When you need to hire a CFO in Romania, you think it will be simple. You open your laptop, draft a brief, and list the job title, responsibilities, years of experience, qualifications, and a salary range. It takes forty-five minutes, it looks neat, and you send it off to the headhunter. You breathe a small sigh of satisfaction, thinking the hard work is done.
Weeks later, reality hits. The CVs that arrive are close, but not quite right. The headhunter keeps asking questions you thought the brief had answered. You find yourself tweaking the profile mid-search, and the timeline you set has quietly slipped. Somewhere, the person who would have been perfect has already been spoken to by someone moving faster, someone who understood the urgency before you even realized it.
It’s a familiar story, and it almost always comes down to the brief. A brief that talks about the role without capturing the person who can succeed in it. Because a job description and a search brief are not the same. A job description explains what the job is. A search brief explains who the right candidate is. Confusing the two is how most searches stumble before they even start.
The brief is the foundation of everything that follows. It shapes the decisions a headhunter makes: which organizations to map, which candidates to approach, how to frame the opportunity, and how to respond when concerns or competing offers arise. A vague brief doesn’t just slow the process down—it creates assumptions. The headhunter guesses at what you mean. You evaluate candidates based on what you think you asked for.
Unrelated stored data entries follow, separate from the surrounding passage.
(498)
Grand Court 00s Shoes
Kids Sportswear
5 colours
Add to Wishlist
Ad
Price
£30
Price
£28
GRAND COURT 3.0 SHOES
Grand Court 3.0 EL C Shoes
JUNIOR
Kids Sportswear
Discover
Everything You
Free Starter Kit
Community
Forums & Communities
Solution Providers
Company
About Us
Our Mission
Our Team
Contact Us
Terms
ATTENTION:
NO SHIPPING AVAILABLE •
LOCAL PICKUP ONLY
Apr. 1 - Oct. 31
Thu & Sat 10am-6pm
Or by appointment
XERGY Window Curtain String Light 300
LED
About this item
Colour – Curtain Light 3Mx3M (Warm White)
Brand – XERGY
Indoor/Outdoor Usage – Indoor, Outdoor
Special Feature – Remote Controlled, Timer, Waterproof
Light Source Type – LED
And in that gap, searches fall apart.
In Romania, the stakes are even higher. Senior candidates are mostly passive. They are already employed, highly competent, and approached regularly. The first contact, made on your behalf, must communicate clearly what the role is, why it matters, and why this person in particular is being approached. A vague brief produces a vague pitch, and a vague pitch to someone not actively looking is met with silence.
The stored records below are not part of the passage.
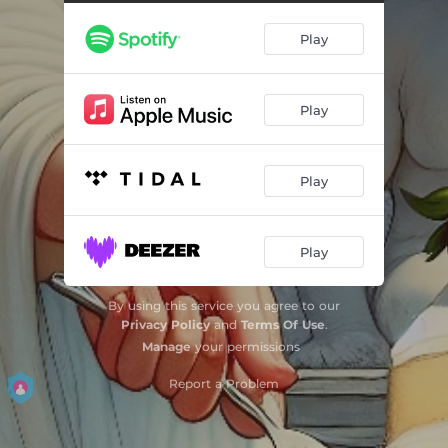
Angel, Bringer of Fruit
07:46
Play
Play
Play
Play
By using this service you agree to our
Privacy Policy
and
Terms Of Use
.
Manage
your permissions
Report a Problem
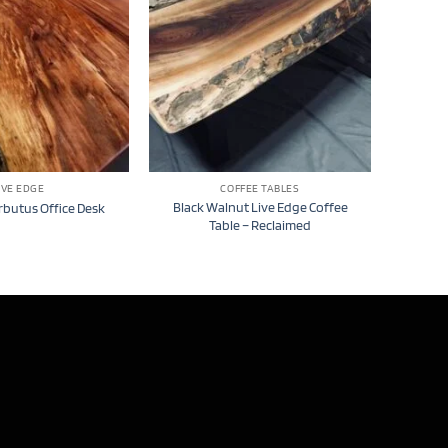
IVE EDGE
COFFEE TABLES
Black Walnut Live Edge Coffee
rbutus Office Desk
Table – Reclaimed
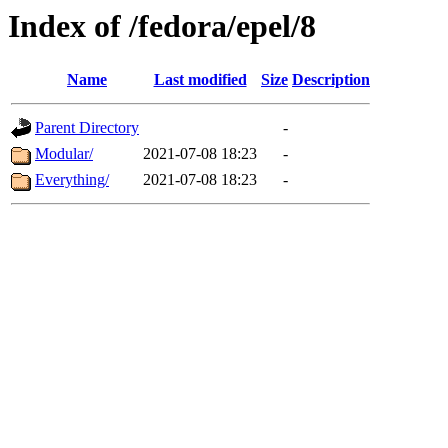
Index of /fedora/epel/8
Name
Last modified
Size
Description
Parent Directory
-
Modular/
2021-07-08 18:23
-
Everything/
2021-07-08 18:23
-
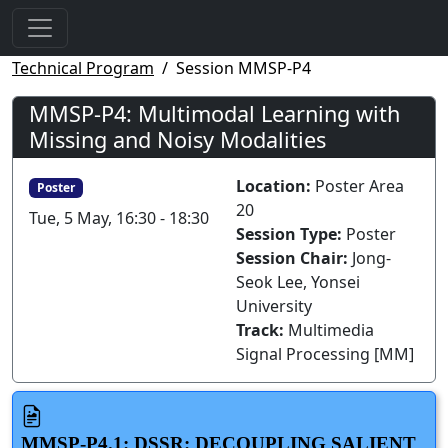
Technical Program
Session MMSP-P4
MMSP-P4: Multimodal Learning with
Missing and Noisy Modalities
Location:
Poster Area
Poster
20
Tue, 5 May, 16:30 - 18:30
Session Type:
Poster
Session Chair:
Jong-
Seok Lee, Yonsei
University
Track:
Multimedia
Signal Processing [MM]
MMSP-P4.1: DSSR: DECOUPLING SALIENT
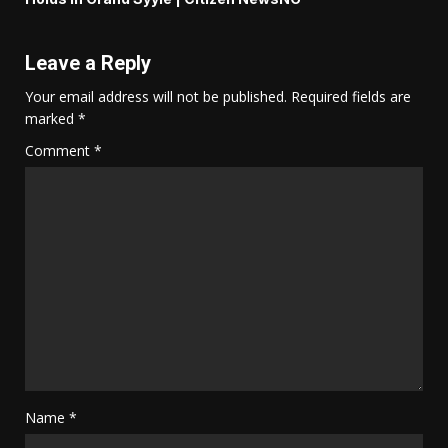
Leave a Reply
Your email address will not be published.
Required fields are
marked
*
Comment
*
Name
*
The best search briefs tell a story. They start with context, explaining why the role exists and what it needs to accomplish. Is it a growth hire, a replacement, or a newly elevated position as the company scales? Each scenario carries its own narrative, and the right candidate will sense authenticity immediately. Be honest about where the business is now and where it is headed. Candidates are perceptive. They can tell when the story is dressed up to impress, and when that happens, credibility is lost before a conversation begins.
Then comes the role itself—but not as a list of duties. Instead, describe what success looks like eighteen months in. What problems will this person have solved? What relationships will they have built? What decisions will they influence, even if they don’t control them directly? Lay out the scope, the reporting lines, the team structure, and the real authority they will hold. Senior candidates want to understand not just what they will do, but how they will make an impact.
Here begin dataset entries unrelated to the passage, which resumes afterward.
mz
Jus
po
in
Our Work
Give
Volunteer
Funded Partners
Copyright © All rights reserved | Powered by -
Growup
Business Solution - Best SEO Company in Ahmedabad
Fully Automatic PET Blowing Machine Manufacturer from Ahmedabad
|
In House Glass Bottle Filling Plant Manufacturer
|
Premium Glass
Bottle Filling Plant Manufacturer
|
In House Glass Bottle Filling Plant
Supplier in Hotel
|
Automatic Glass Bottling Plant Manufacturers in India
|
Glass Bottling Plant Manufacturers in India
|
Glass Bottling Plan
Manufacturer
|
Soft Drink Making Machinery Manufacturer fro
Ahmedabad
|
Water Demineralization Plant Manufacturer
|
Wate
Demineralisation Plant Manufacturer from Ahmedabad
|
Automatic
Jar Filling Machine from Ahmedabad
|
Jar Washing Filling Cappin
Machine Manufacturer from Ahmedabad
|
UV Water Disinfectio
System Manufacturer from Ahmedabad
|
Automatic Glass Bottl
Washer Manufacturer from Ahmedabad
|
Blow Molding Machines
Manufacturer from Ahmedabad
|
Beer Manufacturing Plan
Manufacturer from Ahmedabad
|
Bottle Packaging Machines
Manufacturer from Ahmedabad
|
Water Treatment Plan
The brief also captures the profile of the person itself, in a way that is precise and honest. The essentials versus the nice-to-haves, the experience needed, the types of organizations that develop the skills this role demands, the leadership presence required, and even the subtle qualities that set apart a great candidate from an adequate one. These are the aspects that a CV cannot communicate, and without them, a headhunter is navigating in the dark.
Finally, a strong brief shares the genuine value of the opportunity. Why would a professional who isn’t looking for a new role even consider this one? Ownership, decision-making authority, a business at a defining moment, exposure to unique markets or problems, a leadership team that develops people—these are the details that matter. Honesty builds trust, and trust opens doors. Include the practical realities too: compensation, working arrangements, and the team they will join. Being realistic upfront prevents surprises and keeps strong candidates from slipping away.
Most briefs fail in predictable ways. They try to describe the perfect candidate rather than the necessary one, turning the profile into a wishlist. They treat all requirements as equal, leaving the headhunter unsure how to make trade-offs. They are written to manage internal politics rather than clarify what the role truly needs. And sometimes, even a good brief is left untouched as the search evolves, leaving the team working from an outdated picture of reality.
A well-crafted brief changes everything. The headhunter moves faster, reaching out to candidates with clarity and credibility. Candidates respond because they understand why they are being approached. Conversations are sharper, interviews more productive, and when the right person emerges, the path from interest to offer is smoother. In Romania’s competitive market, where strong candidates have choices and processes speak louder than words, that smoothness can be the difference between hiring a transformational CFO and watching them go to someone who acted decisively.